W klubie One Team Ostrów nie dzieje się dobrze. Koszykarka Tatiana Żarnowska od listopada ubr. nie ma wypłacanego stypendium, a przez miesiąc miała problemy z obiadami, które miał opłacać jej ostrowski klub. Jednak największy kłopot ma z mieszkaniem.
W Ostrowie koszykarka mieszka od sierpnia 2017 roku i żyło jej się tutaj świetnie. Jednak od momentu zakończenia ligi, rodzice odnoszą wrażenie, że ich córka nie jest już potrzebna w zespole i że klub chce zerwać z nią kontrakt. Przez jakiś czas mieszkała z dwoma dziewczynami przy ulicy Śmigielskiego, gdzie klub wynajął dla nich mieszkanie. Każda miała tam swój pokój. Gdy koleżanki się wyprowadziły i została sama. W styczniu br. okazało się, że klub nie płacił przez jakiś czas właścicielom tego mieszkania za wynajem, dlatego właściciele zażądali opuszczenia lokalu, doszło wówczas do szarpaniny. O tej sytuacji została poinformowana również policja. Właściciele dali miesiąc na opuszczenie lokalu.

– Po tych wydarzeniach z właścicielami, Tatiana zaczęła przeżywać mocny stres, który objawiał się bólami głowy – skarżą się rodzice. –  Wysłaliśmy ją do lekarza. Wykonano tomografię głowy i rezonans magnetyczny, następnie podano jej zastrzyki, po których poczuła się lepiej. Niestety po powrocie do Ostrowa stres powrócił.
Tatiana cały czas cierpi na napięciowe bóle głowy.

 Po feriach, około 23 lutego br. klub załatwił koszykarce mieszkanie przy ulicy Zębcowskiej (1 pokój). – 26 lutego po badaniach w Polkowicach córka wróciła do Ostrowa i otrzymała klucze od tego mieszkania – mówi Rafał Żarnowski, ojciec Tatiany. – Okazało się, że klucze do tego mieszkania posiada również radna Magdalena Waliszewska, była prezes klubu One Team, która w dalszym ciągu jest mocno z tym klubem związana. Później dowiedzieliśmy się, że radna wynajęła to mieszkanie dla siebie, ale ze względu na zaistniałą sytuację użyczyła mieszkania Tatianie.

 

O sytuacji zawodniczki został również powiadomiony dyrektor II LO w Ostrowie, szkoły w której uczy się Tatiana. Dyrektor zapewnił, że gdyby działo się coś niedobrego, to koszykarka ma do niego dzwonić, a on w miarę możliwości pomoże.

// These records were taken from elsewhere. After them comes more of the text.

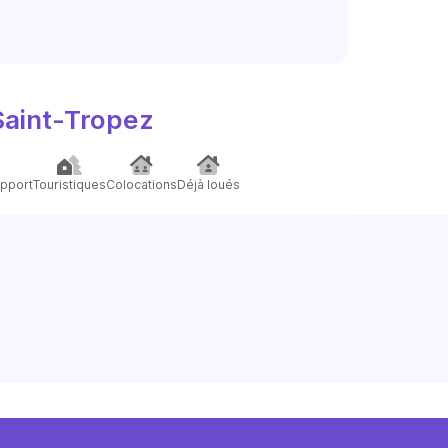
Saint-Tropez
pport
Touristiques
Colocations
Déjà loués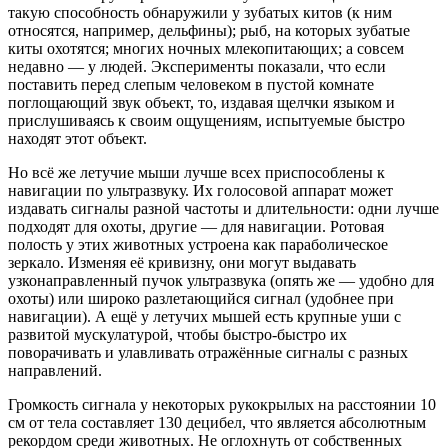
такую способность обнаружили у зубатых китов (к ним
относятся, например, дельфины); рыб, на которых зубатые
киты охотятся; многих ночных млекопитающих; а совсем
недавно — у людей. Эксперименты показали, что если
поставить перед слепым человеком в пустой комнате
поглощающий звук объект, то, издавая щелчки языком и
прислушиваясь к своим ощущениям, испытуемые быстро
находят этот объект.
Но всё же летучие мыши лучше всех приспособлены к
навигации по ультразвуку. Их голосовой аппарат может
издавать сигналы разной частоты и длительности: одни лучше
подходят для охоты, другие — для навигации. Ротовая
полость у этих животных устроена как параболическое
зеркало. Изменяя её кривизну, они могут выдавать
узконаправленный пучок ультразвука (опять же — удобно для
охоты) или широко разлетающийся сигнал (удобнее при
навигации). А ещё у летучих мышей есть крупные уши с
развитой мускулатурой, чтобы быстро-быстро их
поворачивать и улавливать отражённые сигналы с разных
направлений.
Громкость сигнала у некоторых рукокрылых на расстоянии 10
см от тела составляет 130 децибел, что является абсолютным
рекордом среди животных. Не оглохнуть от собственных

17 kwietnia, o zaistniałej sytuacji rodzice powiadomili wiceprezydent Ostrowa Ewę Matecką, która przyznała, iż jej się to w głowie nie mieści i że taka sytuacja nie powinna mieć miejsca. Rodzice koszykarki zgłosili sprawę również na policję, jako naruszenie miru domowego. Wymienili również zamek w drzwiach mieszkania, by nikt nie nachodził już córki.

Policja w Ostrowie przyznaje, że takie zgłoszenie do nich wpłynęło.
– 17 kwietnia br. Otrzymaliśmy zgłoszenie dotyczące naruszenia miru domowego – mówi st. sierż. Małgorzata Łusiak, rzecznik prasowy Komendy Powiatowej Policji w Ostrowie. – Policjanci będą wyjaśniać wszystkie okoliczności tego zdarzenia.

Magdalena Waliszewska, z którą udało nam się porozmawiać telefonicznie stwierdziła, że klub ma małe kłopoty związane z płynnością finansową i wszelkie zobowiązania w stosunku do Tatiany Żarnowskiej zostaną uregulowane do końca kwietnia br.
– Jeśli zaś chodzi o mieszkanie, to nie naruszyłam prawa, bo mieszkanie udostępniłam zawodniczce grzecznościowo, do czasu znalezienia przez klub odpowiedniego lokalu – mówi Magdalena Waliszewska. – Można powiedzieć, że to rodzice zawodniczki naruszyli prawo wymieniając zamki i będę to egzekwować.